I told the guy with the retractable penis that looked like a cigar nub that his penis was afraid of me. And it was.
~the Brozilian terminator~
Hose Down Your Hoo-Ha
Thoughts, stories, and insights from M.E. Nesser
When I finished giving a man a Brozillian, he sat up, looked down and said he couldn’t believe how much his penis had retracted. Retracted? No, that bad boy was trying to disappear.
I use the same facial wax to remove any body hair on any body. It doesn’t matter if the hair is long, short, curly or straight. It especially doesn’t matter what color it is, even though red head’s are often stubborn. But when I hear about a salon charging black girls more because they supposedly use a more expensive wax on their coarse hair, I get pissed off.

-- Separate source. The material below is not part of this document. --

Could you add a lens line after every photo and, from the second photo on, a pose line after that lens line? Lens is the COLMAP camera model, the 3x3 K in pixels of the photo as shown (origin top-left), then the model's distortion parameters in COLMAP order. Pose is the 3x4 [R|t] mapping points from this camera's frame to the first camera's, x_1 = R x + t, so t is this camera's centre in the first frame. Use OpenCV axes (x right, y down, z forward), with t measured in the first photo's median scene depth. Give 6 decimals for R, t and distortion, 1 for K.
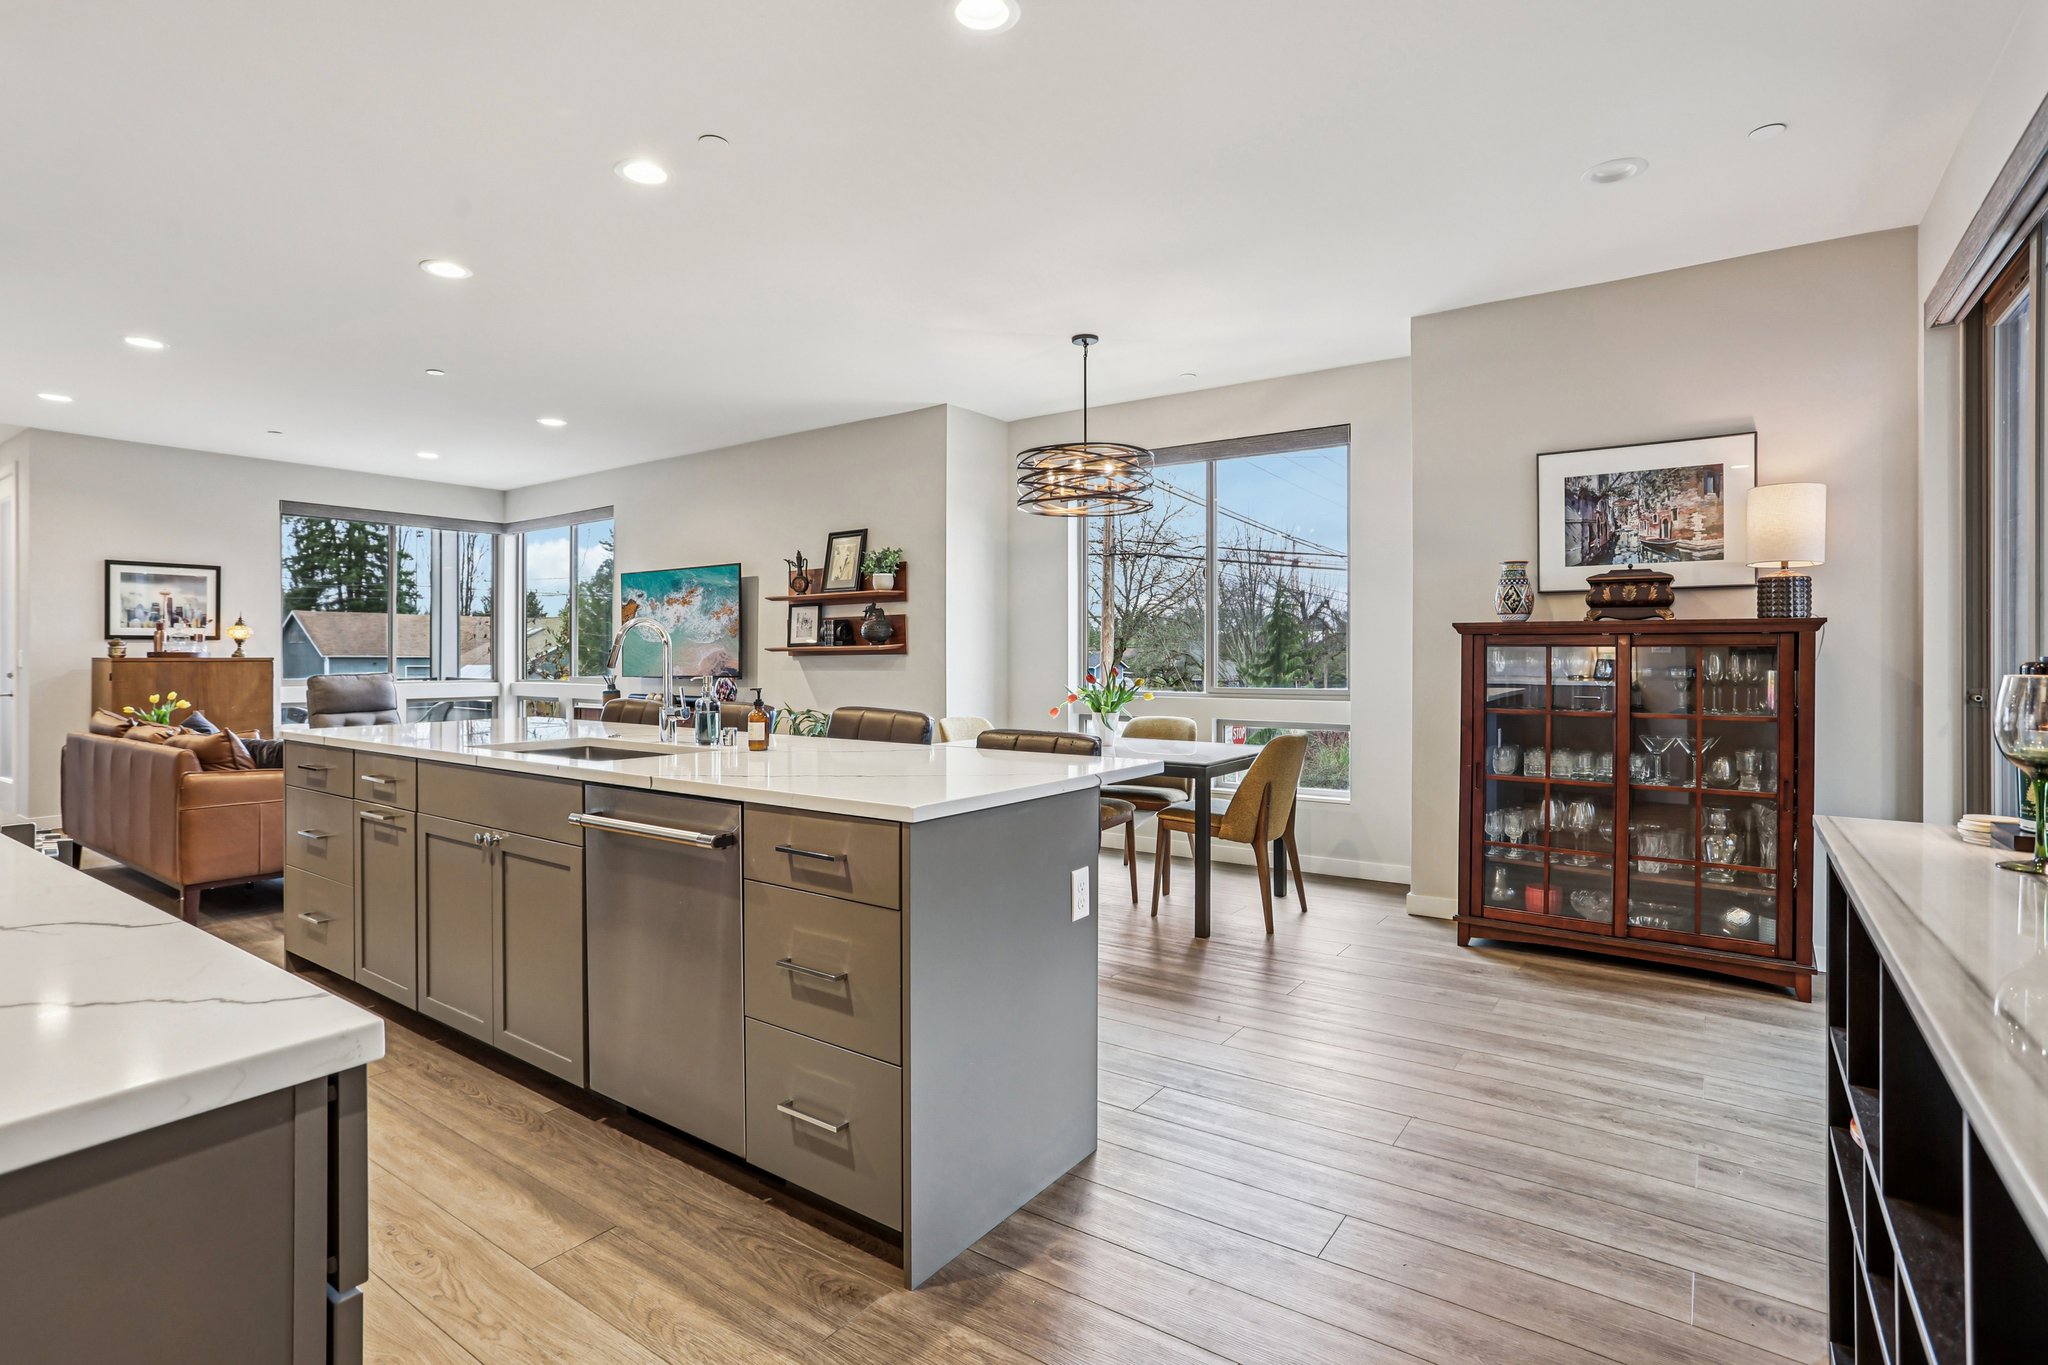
lens RADIAL K [[991.6, 0, 1035.3], [0, 991.6, 663.7], [0, 0, 1]] dist [-0.013540, 0.005194]
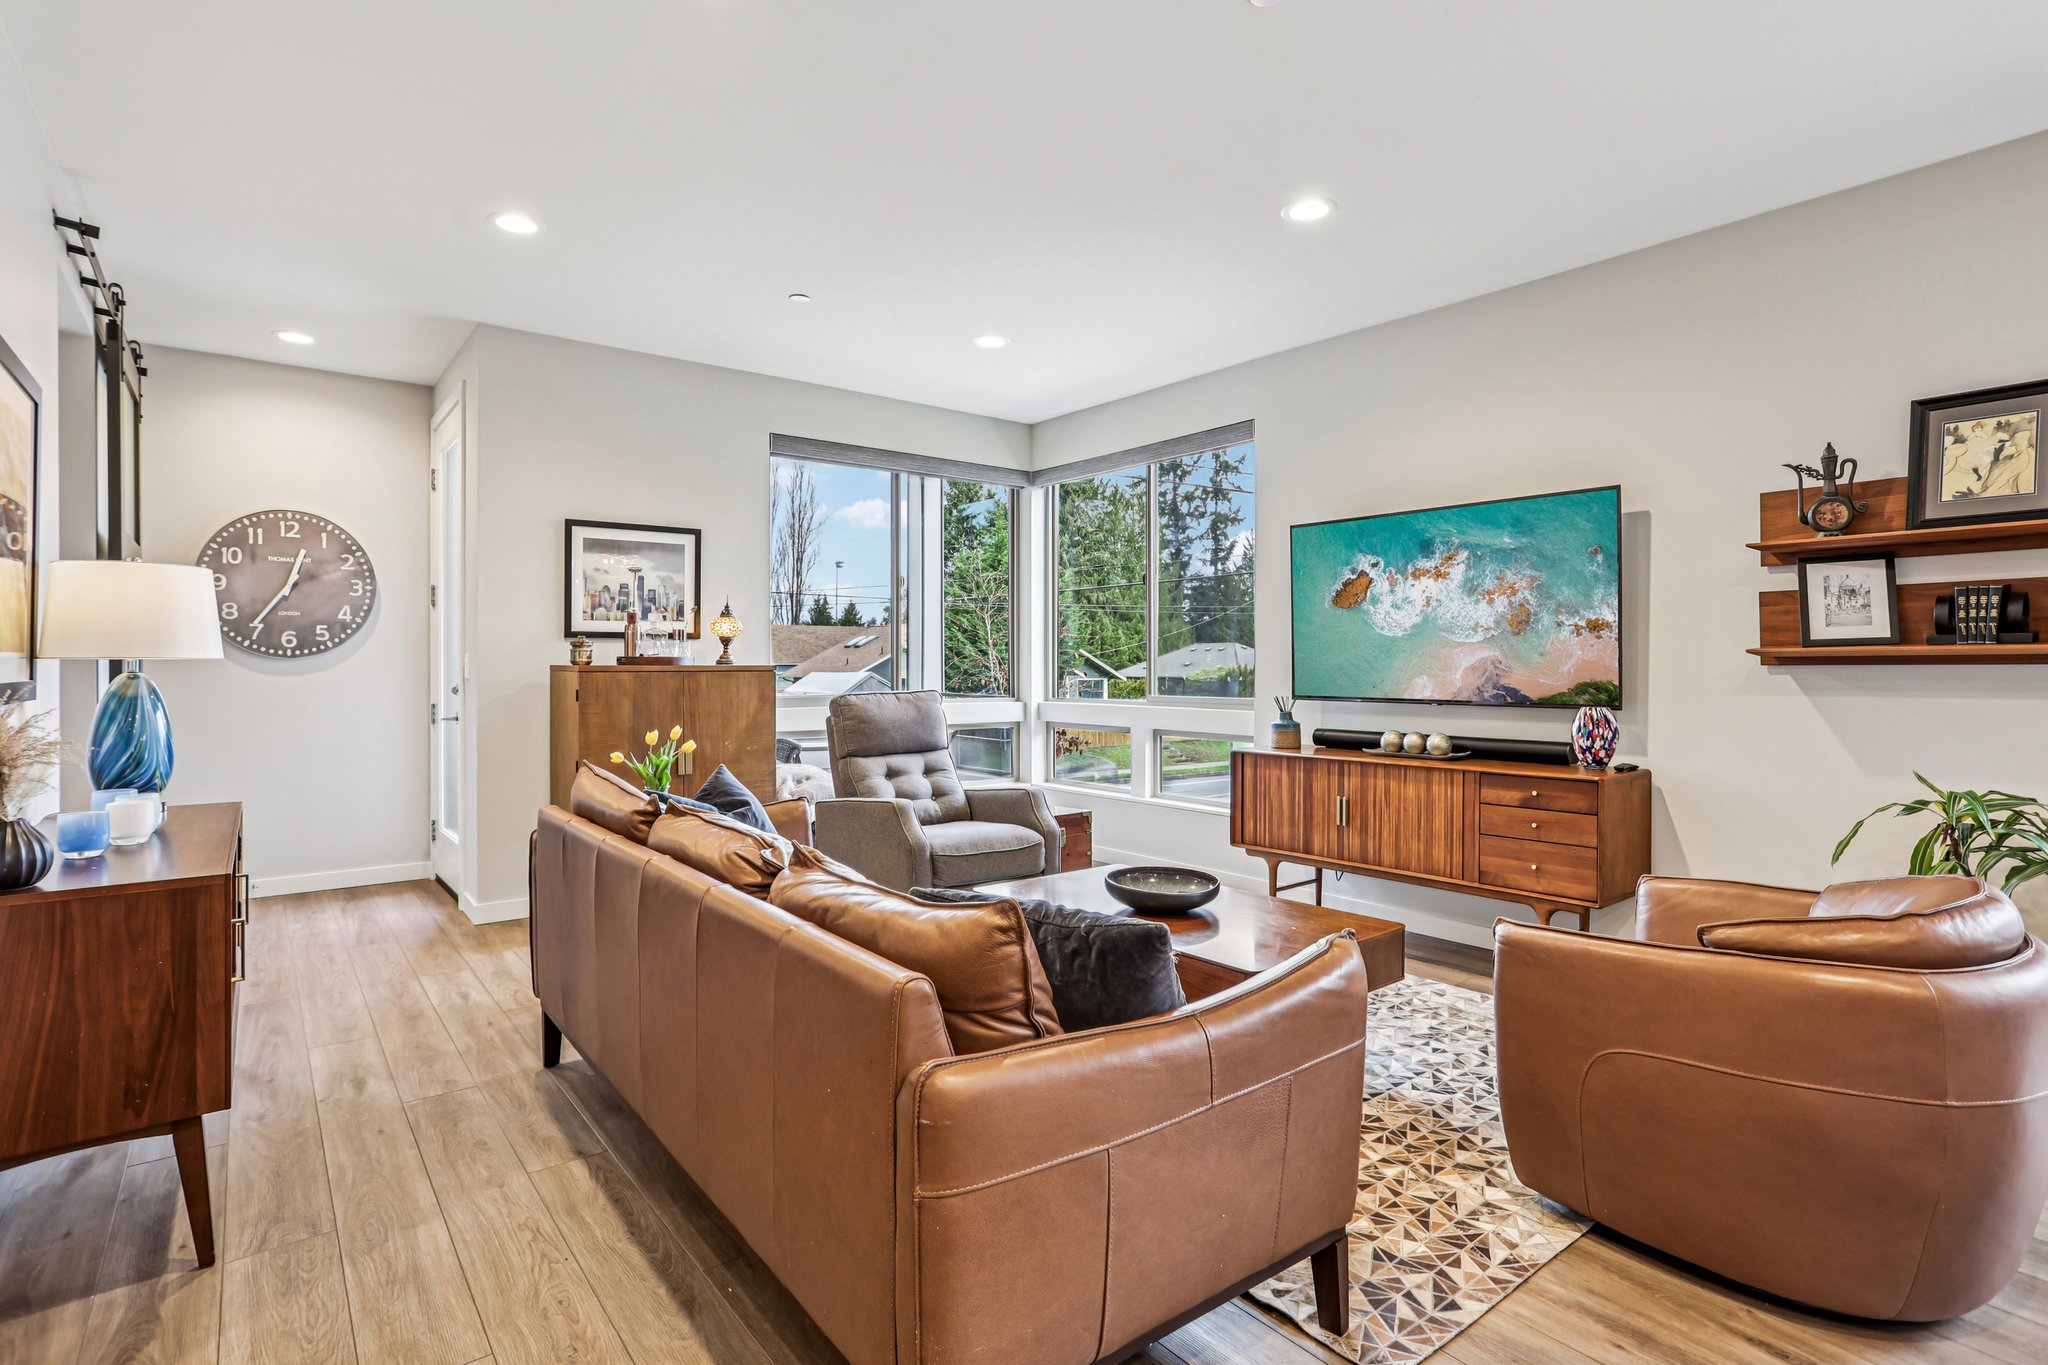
lens RADIAL K [[991.6, 0, 1011.9], [0, 991.6, 664.9], [0, 0, 1]] dist [-0.013540, 0.005194]
pose [[0.959008, 0.004802, -0.283339, -0.454329], [-0.005721, 0.999981, -0.002415, -0.006183], [0.283322, 0.003937, 0.959017, 0.432366]]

That is a bull shit excuse to charge more money.
When you lie down on my table and all of your pubic hair is visible, then I do not consider you a big girl. If I can see it, then it’ll be no problem to wax it. So I had this lady apologize for being fat and I told her she was fine and why. She started laughing hysterically and said it was the first time in her life she was told she wasn’t fat because her vagina was easily in my face.
Things, for the most part, really don’t gross me out. In fact, I’m thinking about starting a picture book of all the different shapes and sizes of hemorrhoids I see all day. Some look like flesh colored candy corn. Some look like cauliflower. Some look like bouquets of flowers. Don’t avoid getting a Brazilian because you have hemorrhoids. Bring it on! Who knows, you just might make the book.
When it is hot and humid out, area’s under clothing tend to get extra hot and sweaty. Just a pleasant reminder.
~your wax educator~
Face it, I’m a story teller. I just using Brazilians as my venue to share my crazy experiences. I got the sweetest compliment from a woman who said that she wished her hair grew faster so she could come in more often to hear more stories.
During a Brazilian, a woman told me she was sweating so bad that she was worried she was going to sweat her weave off.
During a Brazilian, a woman moaned and said that the warm wax felt soooo good that she didn’t care if it sounded weird. In fact, she said I could go ahead and blog about her. So I did.